Exercice et santé physique:
De plus, le dégu étant très actif, il est nécessaire de lui fournir une roulette pour faire de l'exercice. Celle-ci devrait être en métal pour éviter que l'animal n'y fasse ses dents et avoir un diamètre d'au moins 8 pouces. Il faut privilégier les roues faites en grillage plutôt qu'en barreaux afin d'éviter que l'animal ne s'y blesse. La litière placée au fond de la cage devrait idéalement être faite de papier recyclé, les litières à base de carton recyclé étant également adéquates. Il faut éviter les litières à base de copeaux de pin ou de conifères, car les huiles du bois sont irritantes pour la peau, les yeux, le système respiratoire et sont hépatotoxiques.
Toilettage et bain de sable:
La peau des dégus produit une grande quantité de sébum. Provenant de la même région géographique que les chinchillas (région volcanique où l'on retrouve un sable très fin à base de poussière volcanique), ils nécessitent, tout comme ces derniers, un bain de sable. Ce bain devrait avoir au moins 5 cm de profondeur, et il faut le mettre à leur disposition une fois par jour pour environ une vingtaine de minutes. Cela leur permet de conserver leur pelage propre et de prévenir les maladies de peau. Il faut toutefois éviter de laisser le bac de sable dans la cage après la période d'exposition car cela pourrait causer des problèmes oculaires (conjonctivites), des problèmes respiratoires ou, à l'opposé de l'objectif initial, des problèmes de peau.

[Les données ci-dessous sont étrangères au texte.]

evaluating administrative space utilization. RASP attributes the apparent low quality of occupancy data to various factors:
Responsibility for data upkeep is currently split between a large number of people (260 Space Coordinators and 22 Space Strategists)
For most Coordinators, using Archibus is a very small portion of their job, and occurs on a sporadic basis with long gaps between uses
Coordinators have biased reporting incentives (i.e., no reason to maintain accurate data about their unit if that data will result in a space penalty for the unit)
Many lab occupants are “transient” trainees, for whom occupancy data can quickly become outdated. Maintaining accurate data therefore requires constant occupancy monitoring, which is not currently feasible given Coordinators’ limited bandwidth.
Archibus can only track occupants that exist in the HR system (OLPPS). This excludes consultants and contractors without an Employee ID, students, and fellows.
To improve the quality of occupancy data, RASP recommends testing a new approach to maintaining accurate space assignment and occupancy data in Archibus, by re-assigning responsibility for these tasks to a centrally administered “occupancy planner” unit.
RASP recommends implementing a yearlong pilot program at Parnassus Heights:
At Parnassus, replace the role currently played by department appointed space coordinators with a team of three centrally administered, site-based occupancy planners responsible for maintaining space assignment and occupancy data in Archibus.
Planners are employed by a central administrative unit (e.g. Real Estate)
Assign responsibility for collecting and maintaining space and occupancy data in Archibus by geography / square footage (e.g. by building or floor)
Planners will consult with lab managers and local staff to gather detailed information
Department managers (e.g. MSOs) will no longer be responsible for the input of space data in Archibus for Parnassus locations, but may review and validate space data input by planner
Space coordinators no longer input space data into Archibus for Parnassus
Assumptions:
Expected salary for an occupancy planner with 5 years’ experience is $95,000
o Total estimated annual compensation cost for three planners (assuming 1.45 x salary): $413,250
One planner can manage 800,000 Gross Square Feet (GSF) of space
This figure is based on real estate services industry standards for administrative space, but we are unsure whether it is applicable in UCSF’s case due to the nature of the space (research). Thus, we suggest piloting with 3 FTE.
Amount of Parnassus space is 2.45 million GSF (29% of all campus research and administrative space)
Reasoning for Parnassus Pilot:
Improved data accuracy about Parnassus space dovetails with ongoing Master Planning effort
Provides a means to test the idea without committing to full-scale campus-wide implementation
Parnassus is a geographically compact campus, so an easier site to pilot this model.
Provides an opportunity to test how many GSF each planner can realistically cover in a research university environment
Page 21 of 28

Alimentation et sensibilité au diabète:
Côté alimentation, le dégu, provenant d'un milieu très aride, se nourrit naturellement d'écorce, de feuilles et de graines, ayant ainsi une alimentation riche en fibres (15 à 35%). Il est recommandé de lui fournir du foin de fléole des prés (timothé) en tout temps pour permettre l'usure de ses dents et reproduire cette alimentation riche en fibres. On devrait également lui fournir des blocs pour rongeurs et de la moulée pour cochon d'Inde pour éviter les carences alimentaires. Des moulées spécialement conçues pour les dégus sont maintenant sur le marché. Il est nécessaire de choisir une moulée qu'il ne pourra pas trier, afin d'éviter qu'il choisisse uniquement les aliments qu'il préfère, ce qui pourrait provoquer des carences alimentaires graves. Il est également possible de lui fournir des morceaux de légumes comme gâteries, mais il faut éviter les fruits ou tout autre aliment sucré. Comme mentionné, son alimentation à l'état sauvage est fortement dépourvue de sucre. Les dégus sont donc devenus, par le biais de l'évolution, des animaux « naturellement » diabétiques, ne tolérant pas bien le sucre et pouvant développer un diabète mellitus (diabète sucré) s'ils en consomment trop. Ces animaux sont souvent utilisés en recherche comme modèles pour étudier le diabète chez l'humain. Un dégu diabétique augmentera sa consommation d'eau et présentera souvent des cataractes diabétiques secondaires. Une trop grande quantité de sucre dans son alimentation peut également engendrer divers problèmes digestifs. Aussi, afin d'éviter tout problème digestif auquel cet animal est très sensible, il faut éviter tout changement de diète trop rapide. Une mauvaise alimentation peut également entraîner des problèmes d'obésité, auxquels les dégus sont particulièrement prédisposés.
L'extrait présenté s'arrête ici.